Henrietta Swan Leavitt

"A woman's work is never done." American astronomer, Henrietta Swan Leavitt (1868-1921). (Photograph from the Emilio Segrè Visual Archives of the American Institute of Physics, via Wikimedia Commons.)


Joining Leavitt as a member of the Harvard College Observatory computers in 1896 was Annie Jump Cannon (1863-1941), who had received a physics degree from Wellesley College in 1884. She had been encouraged in her scientific studies by her mother, and she became a Wellesley College student of Sarah Frances Whiting (1847-1927), one of the earliest woman physicists in the United States. Cannon was the valedictorian of her class at Wellesley College.

Sarah Frances Whiting (1847-1927)

A circa 1879 photograph of Sarah Frances Whiting (1847-1927).

When Wilhelm Röntgen discovered X-rays in 1895, Whiting configured an old Crookes tube to take some of the first radiographs.

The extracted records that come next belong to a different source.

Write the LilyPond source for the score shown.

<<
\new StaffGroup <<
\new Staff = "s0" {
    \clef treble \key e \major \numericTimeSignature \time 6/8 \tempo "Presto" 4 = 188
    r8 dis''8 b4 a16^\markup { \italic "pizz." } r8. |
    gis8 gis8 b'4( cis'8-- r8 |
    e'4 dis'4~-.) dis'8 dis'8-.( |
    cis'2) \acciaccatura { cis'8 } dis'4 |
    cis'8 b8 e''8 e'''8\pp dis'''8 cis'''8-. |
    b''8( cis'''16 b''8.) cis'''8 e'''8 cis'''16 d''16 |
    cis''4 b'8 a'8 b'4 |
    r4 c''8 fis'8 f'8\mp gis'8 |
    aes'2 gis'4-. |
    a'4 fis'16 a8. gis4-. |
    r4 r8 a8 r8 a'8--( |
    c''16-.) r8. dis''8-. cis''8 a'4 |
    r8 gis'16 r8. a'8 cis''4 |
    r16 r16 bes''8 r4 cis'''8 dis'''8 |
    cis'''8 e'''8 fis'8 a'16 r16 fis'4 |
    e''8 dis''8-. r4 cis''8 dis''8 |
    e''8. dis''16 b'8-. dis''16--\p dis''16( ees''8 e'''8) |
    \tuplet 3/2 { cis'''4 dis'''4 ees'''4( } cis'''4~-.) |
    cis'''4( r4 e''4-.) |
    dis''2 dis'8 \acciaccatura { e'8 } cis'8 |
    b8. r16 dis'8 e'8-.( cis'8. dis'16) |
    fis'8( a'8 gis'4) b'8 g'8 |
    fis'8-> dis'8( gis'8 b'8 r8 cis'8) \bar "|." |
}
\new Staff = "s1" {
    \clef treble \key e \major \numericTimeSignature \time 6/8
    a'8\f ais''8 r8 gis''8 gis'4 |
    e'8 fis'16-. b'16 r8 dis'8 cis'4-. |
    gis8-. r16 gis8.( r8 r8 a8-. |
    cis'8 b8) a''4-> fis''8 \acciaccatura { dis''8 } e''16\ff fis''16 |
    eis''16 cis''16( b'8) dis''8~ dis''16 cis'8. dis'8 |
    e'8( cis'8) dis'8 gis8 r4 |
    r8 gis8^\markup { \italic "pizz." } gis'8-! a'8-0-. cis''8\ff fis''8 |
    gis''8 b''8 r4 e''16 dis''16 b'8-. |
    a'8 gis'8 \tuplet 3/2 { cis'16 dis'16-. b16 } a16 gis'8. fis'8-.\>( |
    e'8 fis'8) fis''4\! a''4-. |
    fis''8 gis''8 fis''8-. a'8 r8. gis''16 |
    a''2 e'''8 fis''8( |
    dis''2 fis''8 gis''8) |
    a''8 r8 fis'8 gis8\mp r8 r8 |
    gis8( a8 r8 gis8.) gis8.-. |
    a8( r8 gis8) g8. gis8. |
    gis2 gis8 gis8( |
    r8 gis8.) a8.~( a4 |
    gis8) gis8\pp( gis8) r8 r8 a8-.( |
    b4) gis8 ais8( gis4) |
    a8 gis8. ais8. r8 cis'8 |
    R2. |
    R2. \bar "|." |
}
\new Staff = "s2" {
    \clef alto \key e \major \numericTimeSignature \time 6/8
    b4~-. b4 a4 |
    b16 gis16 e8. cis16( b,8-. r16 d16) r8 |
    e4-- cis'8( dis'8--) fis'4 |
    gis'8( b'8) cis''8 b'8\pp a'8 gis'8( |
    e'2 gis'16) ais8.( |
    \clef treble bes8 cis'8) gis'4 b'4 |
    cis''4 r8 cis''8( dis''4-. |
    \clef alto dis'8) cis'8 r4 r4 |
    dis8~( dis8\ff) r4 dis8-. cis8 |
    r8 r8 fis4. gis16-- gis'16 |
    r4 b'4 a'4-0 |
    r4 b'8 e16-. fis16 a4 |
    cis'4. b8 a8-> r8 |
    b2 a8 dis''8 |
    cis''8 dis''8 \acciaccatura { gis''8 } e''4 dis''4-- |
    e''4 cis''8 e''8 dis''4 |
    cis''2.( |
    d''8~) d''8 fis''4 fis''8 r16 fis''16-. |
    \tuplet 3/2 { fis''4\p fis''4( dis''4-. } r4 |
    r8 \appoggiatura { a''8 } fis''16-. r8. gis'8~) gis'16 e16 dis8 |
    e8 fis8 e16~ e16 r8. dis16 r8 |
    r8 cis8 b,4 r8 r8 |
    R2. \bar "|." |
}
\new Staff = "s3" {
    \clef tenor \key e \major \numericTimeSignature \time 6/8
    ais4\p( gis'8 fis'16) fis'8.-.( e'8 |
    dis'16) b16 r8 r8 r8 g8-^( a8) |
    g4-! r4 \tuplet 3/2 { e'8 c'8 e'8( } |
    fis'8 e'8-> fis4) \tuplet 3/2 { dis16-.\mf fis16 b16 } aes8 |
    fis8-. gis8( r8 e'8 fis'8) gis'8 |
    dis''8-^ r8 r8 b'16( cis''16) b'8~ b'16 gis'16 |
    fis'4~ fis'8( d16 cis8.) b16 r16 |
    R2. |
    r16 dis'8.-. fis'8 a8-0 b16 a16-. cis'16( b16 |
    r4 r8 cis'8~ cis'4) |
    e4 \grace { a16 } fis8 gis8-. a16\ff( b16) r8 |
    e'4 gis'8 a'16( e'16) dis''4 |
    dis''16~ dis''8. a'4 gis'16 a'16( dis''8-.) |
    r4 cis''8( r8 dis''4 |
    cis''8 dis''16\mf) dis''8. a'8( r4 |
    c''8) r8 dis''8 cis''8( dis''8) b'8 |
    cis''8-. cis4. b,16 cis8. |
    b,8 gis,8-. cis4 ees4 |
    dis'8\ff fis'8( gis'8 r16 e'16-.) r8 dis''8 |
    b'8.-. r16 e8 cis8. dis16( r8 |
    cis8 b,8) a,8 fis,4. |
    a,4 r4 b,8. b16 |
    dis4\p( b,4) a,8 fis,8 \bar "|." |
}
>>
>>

These were of coins in a purse, and bones through flesh.[3]

(A Wellesley College photograph, via Wikimedia Commons.)


After graduation, Cannon learned photography, but she didn't seek any professional position until her mother died in 1894. That year, Whiting hired her as a junior physics teacher at Wellesley. While teaching, Cannon learned spectroscopy, and she started studies for an MA degree that was finally completed in 1907. In 1896, physicist and astronomer, Edward C. Pickering, hired her as his assistant at the Harvard College Observatory.

Cannon's assigned task at Harvard was to catalog variable stars and classify the spectra of stars in the southern celestial hemisphere.[2] In 1911, her position was advanced to curator of observational photographs, and she embarked on a forty year project to spectrally classify stars down to ninth magnitude.[2]

The result of this study was the nine volumes of the Henry Draper Catalogue, named after an amateur astronomer in whose memory the project was funded.[2] This catalog, published from 1918-1924, lists nearly a quarter of a million stars, assigning them to the O, B, A, F, G, K and M letter classification. The catalog was extended over the years, classifying many more stars.

A 1922 portrait of Annie Jump Cannon

A 1922 portrait of Annie Jump Cannon (1863-1941).

(Portrait appearing in the New York World-Telegram and the Sun Newspaper, via Wikimedia Commons.)


People with disabilities have made important contributions to science. We have the example of Stephen Hawking. Annie Cannon was doubly disabled, being nearly deaf, and also (for that time) a woman. Her deafness is presumed to have been caused by her contracting scarlet fever. It wasn't until 1938, many years after the Draper Catalogue, that she was promoted from astronomical assistant to astronomer, at age 74.[2]

Aside from classifying stars, Cannon discovered 300 variable stars and five novas. Her system of stellar classification, with a few additional members (my R, N, and S stars) and other tweaks is still used by today's astronomers. Canon was the first woman officer of the American Astronomical Society. The Annie Jump Cannon Award is given annually to a distinguished North American woman astronomer.

Lunar crater, Cannon

The 56 kilometer diameter Cannon Crater, named after Annie Jump Cannon, is located on the Moon at 19.9°N 81.4°E.

(A Lunar Orbiter 4 image, via Wikimedia Commons.)


References:

  1. Baby Names for the 2010 Decade, United States Social Security Administration Web Site.
  2. Dan Malerbo, "Let's talk about science: development of star classification," Pittsburgh Post-Gazette, May 19, 2016.
  3. Annie J. Cannon, "Sarah Frances Whiting," Science, vol. 66, no. 1714 (November 4, 1927), pp. 417-418, DOI: 10.1126/science.66.1714.417.